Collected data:
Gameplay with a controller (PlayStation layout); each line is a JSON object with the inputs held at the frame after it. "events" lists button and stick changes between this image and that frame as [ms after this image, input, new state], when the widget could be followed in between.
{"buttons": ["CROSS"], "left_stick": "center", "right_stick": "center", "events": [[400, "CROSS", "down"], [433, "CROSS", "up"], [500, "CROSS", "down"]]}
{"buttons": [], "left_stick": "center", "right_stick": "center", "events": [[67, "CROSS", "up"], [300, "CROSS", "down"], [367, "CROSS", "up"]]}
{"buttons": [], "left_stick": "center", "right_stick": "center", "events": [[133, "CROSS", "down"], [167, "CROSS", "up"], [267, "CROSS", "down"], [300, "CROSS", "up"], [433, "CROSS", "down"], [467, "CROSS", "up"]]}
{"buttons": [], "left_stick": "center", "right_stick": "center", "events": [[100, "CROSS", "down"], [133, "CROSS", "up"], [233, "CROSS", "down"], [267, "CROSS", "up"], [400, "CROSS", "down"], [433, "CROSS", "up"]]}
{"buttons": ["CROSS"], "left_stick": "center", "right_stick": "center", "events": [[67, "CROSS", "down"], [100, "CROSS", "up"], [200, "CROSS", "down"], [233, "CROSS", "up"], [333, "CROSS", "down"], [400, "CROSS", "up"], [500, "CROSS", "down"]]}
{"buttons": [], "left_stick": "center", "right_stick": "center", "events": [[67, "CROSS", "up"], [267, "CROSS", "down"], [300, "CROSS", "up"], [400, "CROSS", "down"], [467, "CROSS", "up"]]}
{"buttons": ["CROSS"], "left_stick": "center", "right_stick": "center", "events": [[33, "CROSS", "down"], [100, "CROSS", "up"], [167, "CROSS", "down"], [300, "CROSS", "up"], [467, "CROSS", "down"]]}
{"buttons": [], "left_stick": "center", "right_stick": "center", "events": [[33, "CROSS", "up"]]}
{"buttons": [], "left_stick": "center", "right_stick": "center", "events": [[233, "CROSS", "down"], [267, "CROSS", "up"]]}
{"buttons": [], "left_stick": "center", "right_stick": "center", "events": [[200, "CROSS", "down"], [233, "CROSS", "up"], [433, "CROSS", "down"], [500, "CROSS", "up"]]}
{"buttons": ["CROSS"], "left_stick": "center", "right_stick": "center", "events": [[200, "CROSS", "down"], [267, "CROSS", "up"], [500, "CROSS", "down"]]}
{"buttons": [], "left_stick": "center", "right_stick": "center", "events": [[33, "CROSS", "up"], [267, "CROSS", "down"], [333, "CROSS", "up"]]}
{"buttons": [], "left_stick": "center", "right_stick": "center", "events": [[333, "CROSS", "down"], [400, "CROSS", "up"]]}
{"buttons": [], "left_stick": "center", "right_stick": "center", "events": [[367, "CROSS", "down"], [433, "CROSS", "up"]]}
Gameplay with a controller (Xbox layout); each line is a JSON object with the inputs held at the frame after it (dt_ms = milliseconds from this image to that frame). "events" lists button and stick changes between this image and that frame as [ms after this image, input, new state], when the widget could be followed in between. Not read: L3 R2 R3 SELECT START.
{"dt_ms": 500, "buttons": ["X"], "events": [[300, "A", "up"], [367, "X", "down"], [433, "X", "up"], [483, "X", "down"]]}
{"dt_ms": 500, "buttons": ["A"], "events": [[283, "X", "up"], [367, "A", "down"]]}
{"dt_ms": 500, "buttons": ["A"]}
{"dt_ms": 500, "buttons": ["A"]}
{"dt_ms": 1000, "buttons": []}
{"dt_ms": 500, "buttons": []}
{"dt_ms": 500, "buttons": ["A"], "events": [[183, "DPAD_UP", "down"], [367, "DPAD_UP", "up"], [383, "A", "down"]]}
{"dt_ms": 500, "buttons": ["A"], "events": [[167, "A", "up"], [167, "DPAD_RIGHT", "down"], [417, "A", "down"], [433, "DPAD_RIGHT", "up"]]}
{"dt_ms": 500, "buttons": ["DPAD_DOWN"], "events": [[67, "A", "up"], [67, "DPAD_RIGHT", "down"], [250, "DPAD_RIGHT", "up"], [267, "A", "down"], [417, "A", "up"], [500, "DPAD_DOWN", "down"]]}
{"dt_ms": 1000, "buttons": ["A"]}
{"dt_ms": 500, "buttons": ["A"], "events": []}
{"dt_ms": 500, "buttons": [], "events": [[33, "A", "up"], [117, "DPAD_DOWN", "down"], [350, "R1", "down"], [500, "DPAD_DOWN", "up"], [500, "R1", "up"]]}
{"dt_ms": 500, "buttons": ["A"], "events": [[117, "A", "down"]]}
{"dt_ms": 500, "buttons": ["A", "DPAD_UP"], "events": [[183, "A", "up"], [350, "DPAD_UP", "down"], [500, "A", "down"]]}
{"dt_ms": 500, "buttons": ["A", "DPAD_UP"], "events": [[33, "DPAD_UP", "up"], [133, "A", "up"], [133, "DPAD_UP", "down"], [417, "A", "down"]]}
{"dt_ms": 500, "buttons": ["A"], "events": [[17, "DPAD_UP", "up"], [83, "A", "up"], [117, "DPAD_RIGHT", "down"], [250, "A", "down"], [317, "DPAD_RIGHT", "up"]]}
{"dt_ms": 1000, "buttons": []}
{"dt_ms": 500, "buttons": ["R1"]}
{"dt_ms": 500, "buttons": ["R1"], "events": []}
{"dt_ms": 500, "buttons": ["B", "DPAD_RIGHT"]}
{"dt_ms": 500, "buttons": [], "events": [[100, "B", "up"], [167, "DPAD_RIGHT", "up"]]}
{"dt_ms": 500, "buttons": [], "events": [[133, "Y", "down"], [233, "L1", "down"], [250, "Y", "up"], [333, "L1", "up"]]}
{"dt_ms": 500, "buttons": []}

> TASK TO COMPLETE: Every entry above should be given again exactly as shown.

> ANSWER TO THE PROBLEM:
Gameplay with a controller (PlayStation layout); each line is a JSON object with the inputs held at the frame after it. "events" lists button and stick changes between this image and that frame as [ms after this image, input, new state], when the widget could be followed in between.
{"buttons": ["CROSS"], "left_stick": "center", "right_stick": "center", "events": [[400, "CROSS", "down"], [433, "CROSS", "up"], [500, "CROSS", "down"]]}
{"buttons": [], "left_stick": "center", "right_stick": "center", "events": [[67, "CROSS", "up"], [300, "CROSS", "down"], [367, "CROSS", "up"]]}
{"buttons": [], "left_stick": "center", "right_stick": "center", "events": [[133, "CROSS", "down"], [167, "CROSS", "up"], [267, "CROSS", "down"], [300, "CROSS", "up"], [433, "CROSS", "down"], [467, "CROSS", "up"]]}
{"buttons": [], "left_stick": "center", "right_stick": "center", "events": [[100, "CROSS", "down"], [133, "CROSS", "up"], [233, "CROSS", "down"], [267, "CROSS", "up"], [400, "CROSS", "down"], [433, "CROSS", "up"]]}
{"buttons": ["CROSS"], "left_stick": "center", "right_stick": "center", "events": [[67, "CROSS", "down"], [100, "CROSS", "up"], [200, "CROSS", "down"], [233, "CROSS", "up"], [333, "CROSS", "down"], [400, "CROSS", "up"], [500, "CROSS", "down"]]}
{"buttons": [], "left_stick": "center", "right_stick": "center", "events": [[67, "CROSS", "up"], [267, "CROSS", "down"], [300, "CROSS", "up"], [400, "CROSS", "down"], [467, "CROSS", "up"]]}
{"buttons": ["CROSS"], "left_stick": "center", "right_stick": "center", "events": [[33, "CROSS", "down"], [100, "CROSS", "up"], [167, "CROSS", "down"], [300, "CROSS", "up"], [467, "CROSS", "down"]]}
{"buttons": [], "left_stick": "center", "right_stick": "center", "events": [[33, "CROSS", "up"]]}
{"buttons": [], "left_stick": "center", "right_stick": "center", "events": [[233, "CROSS", "down"], [267, "CROSS", "up"]]}
{"buttons": [], "left_stick": "center", "right_stick": "center", "events": [[200, "CROSS", "down"], [233, "CROSS", "up"], [433, "CROSS", "down"], [500, "CROSS", "up"]]}
{"buttons": ["CROSS"], "left_stick": "center", "right_stick": "center", "events": [[200, "CROSS", "down"], [267, "CROSS", "up"], [500, "CROSS", "down"]]}
{"buttons": [], "left_stick": "center", "right_stick": "center", "events": [[33, "CROSS", "up"], [267, "CROSS", "down"], [333, "CROSS", "up"]]}
{"buttons": [], "left_stick": "center", "right_stick": "center", "events": [[333, "CROSS", "down"], [400, "CROSS", "up"]]}
{"buttons": [], "left_stick": "center", "right_stick": "center", "events": [[367, "CROSS", "down"], [433, "CROSS", "up"]]}
Gameplay with a controller (Xbox layout); each line is a JSON object with the inputs held at the frame after it (dt_ms = milliseconds from this image to that frame). "events" lists button and stick changes between this image and that frame as [ms after this image, input, new state], when the widget could be followed in between. Not read: L3 R2 R3 SELECT START.
{"dt_ms": 500, "buttons": ["X"], "events": [[300, "A", "up"], [367, "X", "down"], [433, "X", "up"], [483, "X", "down"]]}
{"dt_ms": 500, "buttons": ["A"], "events": [[283, "X", "up"], [367, "A", "down"]]}
{"dt_ms": 500, "buttons": ["A"]}
{"dt_ms": 500, "buttons": ["A"]}
{"dt_ms": 1000, "buttons": []}
{"dt_ms": 500, "buttons": []}
{"dt_ms": 500, "buttons": ["A"], "events": [[183, "DPAD_UP", "down"], [367, "DPAD_UP", "up"], [383, "A", "down"]]}
{"dt_ms": 500, "buttons": ["A"], "events": [[167, "A", "up"], [167, "DPAD_RIGHT", "down"], [417, "A", "down"], [433, "DPAD_RIGHT", "up"]]}
{"dt_ms": 500, "buttons": ["DPAD_DOWN"], "events": [[67, "A", "up"], [67, "DPAD_RIGHT", "down"], [250, "DPAD_RIGHT", "up"], [267, "A", "down"], [417, "A", "up"], [500, "DPAD_DOWN", "down"]]}
{"dt_ms": 1000, "buttons": ["A"]}
{"dt_ms": 500, "buttons": ["A"], "events": []}
{"dt_ms": 500, "buttons": [], "events": [[33, "A", "up"], [117, "DPAD_DOWN", "down"], [350, "R1", "down"], [500, "DPAD_DOWN", "up"], [500, "R1", "up"]]}
{"dt_ms": 500, "buttons": ["A"], "events": [[117, "A", "down"]]}
{"dt_ms": 500, "buttons": ["A", "DPAD_UP"], "events": [[183, "A", "up"], [350, "DPAD_UP", "down"], [500, "A", "down"]]}
{"dt_ms": 500, "buttons": ["A", "DPAD_UP"], "events": [[33, "DPAD_UP", "up"], [133, "A", "up"], [133, "DPAD_UP", "down"], [417, "A", "down"]]}
{"dt_ms": 500, "buttons": ["A"], "events": [[17, "DPAD_UP", "up"], [83, "A", "up"], [117, "DPAD_RIGHT", "down"], [250, "A", "down"], [317, "DPAD_RIGHT", "up"]]}
{"dt_ms": 1000, "buttons": []}
{"dt_ms": 500, "buttons": ["R1"]}
{"dt_ms": 500, "buttons": ["R1"], "events": []}
{"dt_ms": 500, "buttons": ["B", "DPAD_RIGHT"]}
{"dt_ms": 500, "buttons": [], "events": [[100, "B", "up"], [167, "DPAD_RIGHT", "up"]]}
{"dt_ms": 500, "buttons": [], "events": [[133, "Y", "down"], [233, "L1", "down"], [250, "Y", "up"], [333, "L1", "up"]]}
{"dt_ms": 500, "buttons": []}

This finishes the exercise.